_Exercise goal_. Search the records for the word "durchaus" and copy every line in which it occurs.

Stored data entries

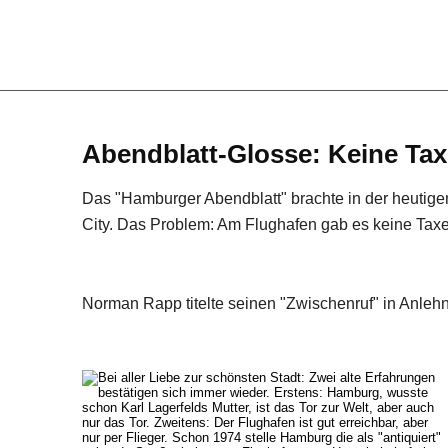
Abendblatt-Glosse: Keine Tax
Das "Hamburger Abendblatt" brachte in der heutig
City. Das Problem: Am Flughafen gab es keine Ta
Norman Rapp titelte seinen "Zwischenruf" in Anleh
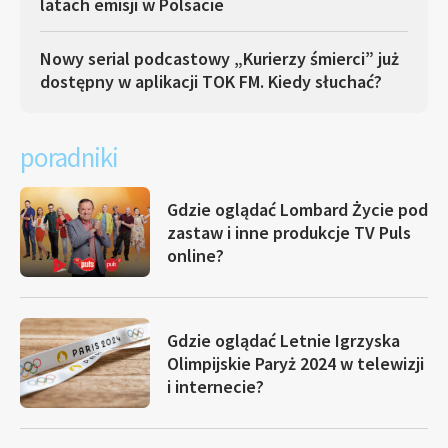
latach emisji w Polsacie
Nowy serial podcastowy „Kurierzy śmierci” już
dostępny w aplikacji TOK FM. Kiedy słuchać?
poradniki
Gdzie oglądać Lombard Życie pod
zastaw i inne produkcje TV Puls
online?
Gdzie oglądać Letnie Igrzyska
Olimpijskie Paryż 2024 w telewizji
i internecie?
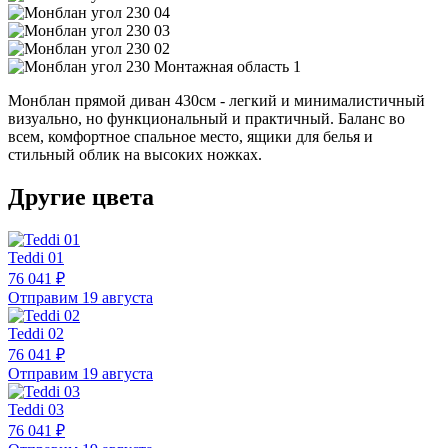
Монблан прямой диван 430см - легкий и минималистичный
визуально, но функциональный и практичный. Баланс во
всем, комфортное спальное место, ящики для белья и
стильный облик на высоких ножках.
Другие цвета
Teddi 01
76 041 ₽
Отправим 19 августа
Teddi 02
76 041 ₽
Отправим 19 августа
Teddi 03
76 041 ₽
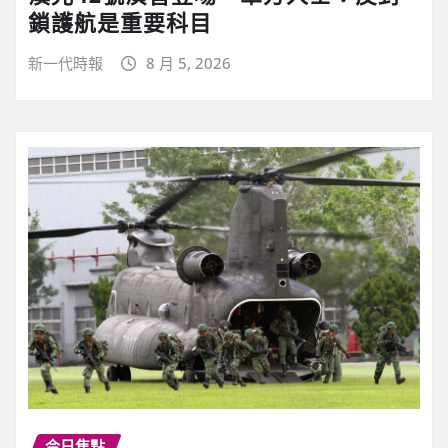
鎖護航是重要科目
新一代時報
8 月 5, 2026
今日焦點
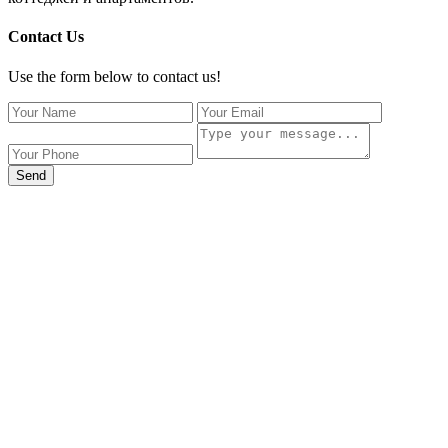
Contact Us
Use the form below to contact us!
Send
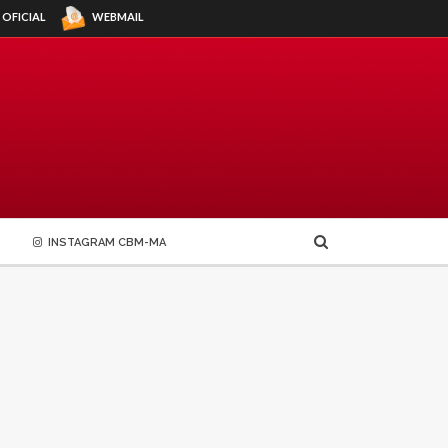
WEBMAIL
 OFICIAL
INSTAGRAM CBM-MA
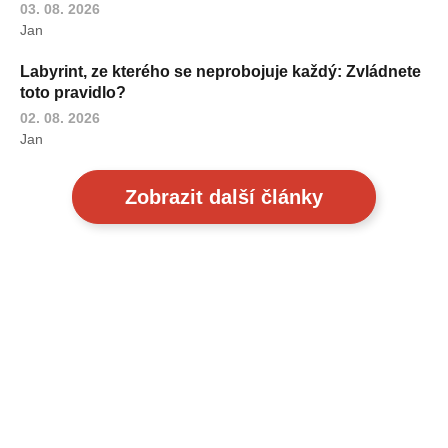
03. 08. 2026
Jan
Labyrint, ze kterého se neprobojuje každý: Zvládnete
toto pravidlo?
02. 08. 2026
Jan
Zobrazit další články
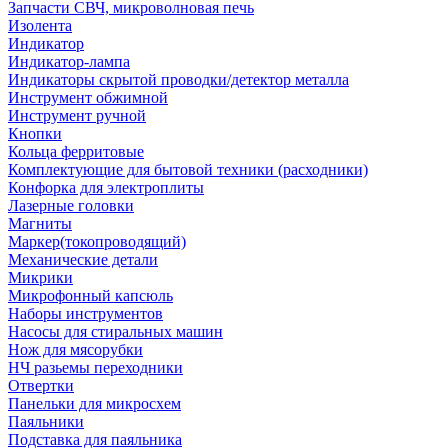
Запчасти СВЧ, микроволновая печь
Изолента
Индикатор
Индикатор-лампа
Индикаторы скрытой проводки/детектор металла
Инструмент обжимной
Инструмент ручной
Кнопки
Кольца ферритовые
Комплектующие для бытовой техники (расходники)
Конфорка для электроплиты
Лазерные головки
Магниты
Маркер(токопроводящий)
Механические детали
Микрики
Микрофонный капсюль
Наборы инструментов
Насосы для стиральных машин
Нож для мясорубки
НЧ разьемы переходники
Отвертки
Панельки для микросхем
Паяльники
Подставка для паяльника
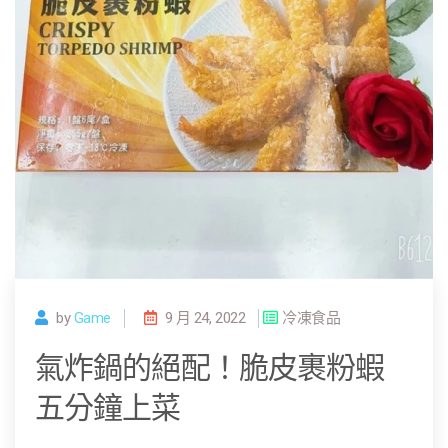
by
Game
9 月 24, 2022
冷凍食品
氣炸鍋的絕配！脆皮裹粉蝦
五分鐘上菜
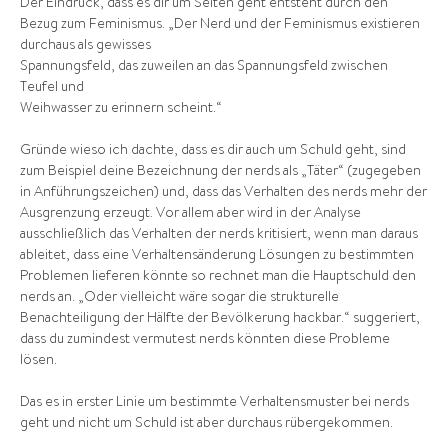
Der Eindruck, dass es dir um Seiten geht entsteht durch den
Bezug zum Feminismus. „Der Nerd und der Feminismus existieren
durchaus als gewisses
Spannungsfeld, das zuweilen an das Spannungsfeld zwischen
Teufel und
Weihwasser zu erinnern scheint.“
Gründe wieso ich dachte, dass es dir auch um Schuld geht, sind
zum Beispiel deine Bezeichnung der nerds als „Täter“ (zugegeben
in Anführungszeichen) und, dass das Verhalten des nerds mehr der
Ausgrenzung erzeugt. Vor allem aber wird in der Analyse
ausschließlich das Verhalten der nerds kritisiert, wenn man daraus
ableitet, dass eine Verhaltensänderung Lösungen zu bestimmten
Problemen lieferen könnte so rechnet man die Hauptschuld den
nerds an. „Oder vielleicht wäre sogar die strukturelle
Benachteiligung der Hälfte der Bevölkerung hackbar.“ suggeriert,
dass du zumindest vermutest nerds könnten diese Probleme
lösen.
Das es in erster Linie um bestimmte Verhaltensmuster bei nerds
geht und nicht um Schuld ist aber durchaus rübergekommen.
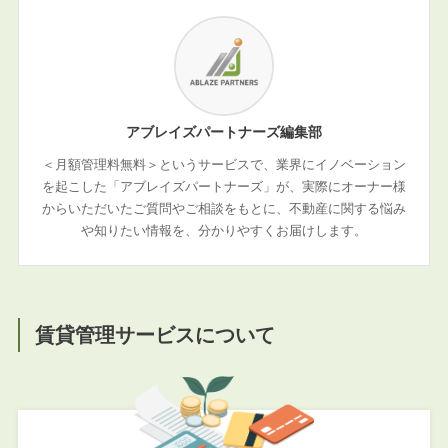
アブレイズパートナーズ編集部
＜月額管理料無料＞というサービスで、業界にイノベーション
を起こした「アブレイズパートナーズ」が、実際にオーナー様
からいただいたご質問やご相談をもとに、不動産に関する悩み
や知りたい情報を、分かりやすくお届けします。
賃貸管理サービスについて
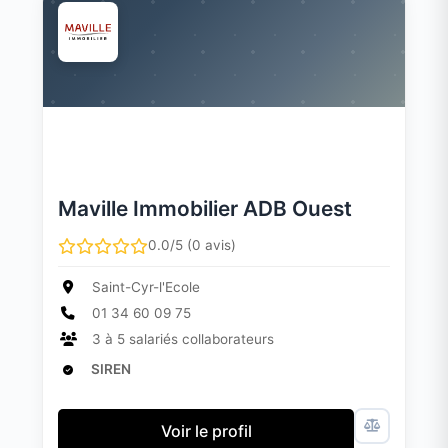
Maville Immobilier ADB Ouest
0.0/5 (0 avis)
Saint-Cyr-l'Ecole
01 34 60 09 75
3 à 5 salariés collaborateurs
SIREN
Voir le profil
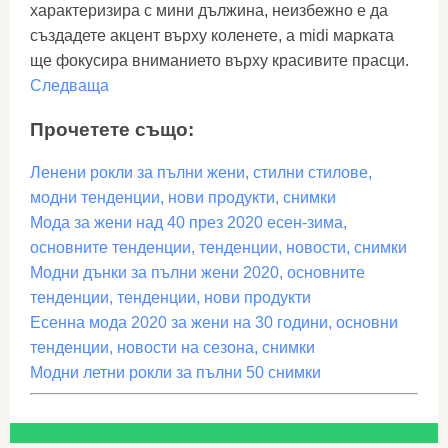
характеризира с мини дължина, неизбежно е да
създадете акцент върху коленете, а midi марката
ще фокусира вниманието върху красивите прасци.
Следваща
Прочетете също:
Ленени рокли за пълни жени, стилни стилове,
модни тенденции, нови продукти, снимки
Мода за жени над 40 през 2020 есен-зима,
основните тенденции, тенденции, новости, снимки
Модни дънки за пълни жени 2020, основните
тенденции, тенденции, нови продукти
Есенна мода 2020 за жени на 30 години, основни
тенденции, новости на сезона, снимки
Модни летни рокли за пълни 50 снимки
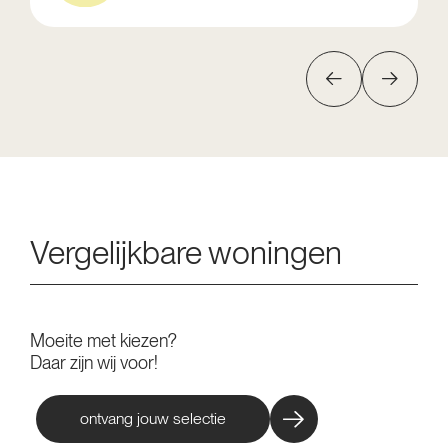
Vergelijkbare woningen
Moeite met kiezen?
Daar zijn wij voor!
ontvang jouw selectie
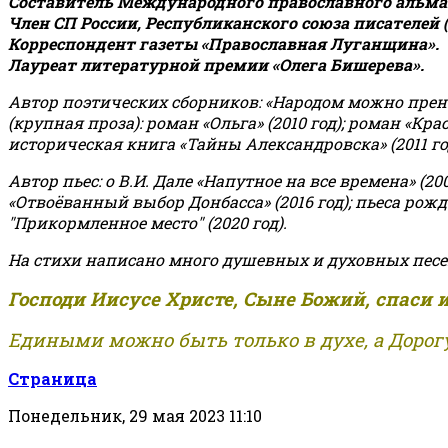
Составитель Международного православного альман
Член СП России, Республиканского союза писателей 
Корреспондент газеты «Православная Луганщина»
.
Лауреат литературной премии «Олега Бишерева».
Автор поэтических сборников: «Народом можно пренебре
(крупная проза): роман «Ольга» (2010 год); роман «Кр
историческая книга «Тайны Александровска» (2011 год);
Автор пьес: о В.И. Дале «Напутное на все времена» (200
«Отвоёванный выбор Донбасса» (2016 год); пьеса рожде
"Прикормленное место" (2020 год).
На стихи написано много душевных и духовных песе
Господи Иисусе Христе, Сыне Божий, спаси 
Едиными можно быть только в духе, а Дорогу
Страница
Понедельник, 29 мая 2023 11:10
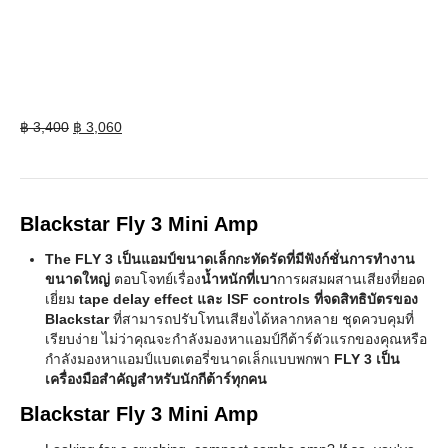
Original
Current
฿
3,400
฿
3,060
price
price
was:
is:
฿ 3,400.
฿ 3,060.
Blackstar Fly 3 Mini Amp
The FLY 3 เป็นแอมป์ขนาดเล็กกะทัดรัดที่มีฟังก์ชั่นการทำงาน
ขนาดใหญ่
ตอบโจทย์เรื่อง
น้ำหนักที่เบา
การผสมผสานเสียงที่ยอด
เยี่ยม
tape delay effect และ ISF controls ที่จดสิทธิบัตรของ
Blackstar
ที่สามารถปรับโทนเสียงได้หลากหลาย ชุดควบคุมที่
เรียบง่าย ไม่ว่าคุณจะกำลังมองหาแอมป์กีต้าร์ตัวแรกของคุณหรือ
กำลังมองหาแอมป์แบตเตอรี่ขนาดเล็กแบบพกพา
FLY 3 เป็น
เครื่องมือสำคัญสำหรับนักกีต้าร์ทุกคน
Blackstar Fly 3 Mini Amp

_Task result_.
durchaus als gewisses
geht und nicht um Schuld ist aber durchaus rübergekommen.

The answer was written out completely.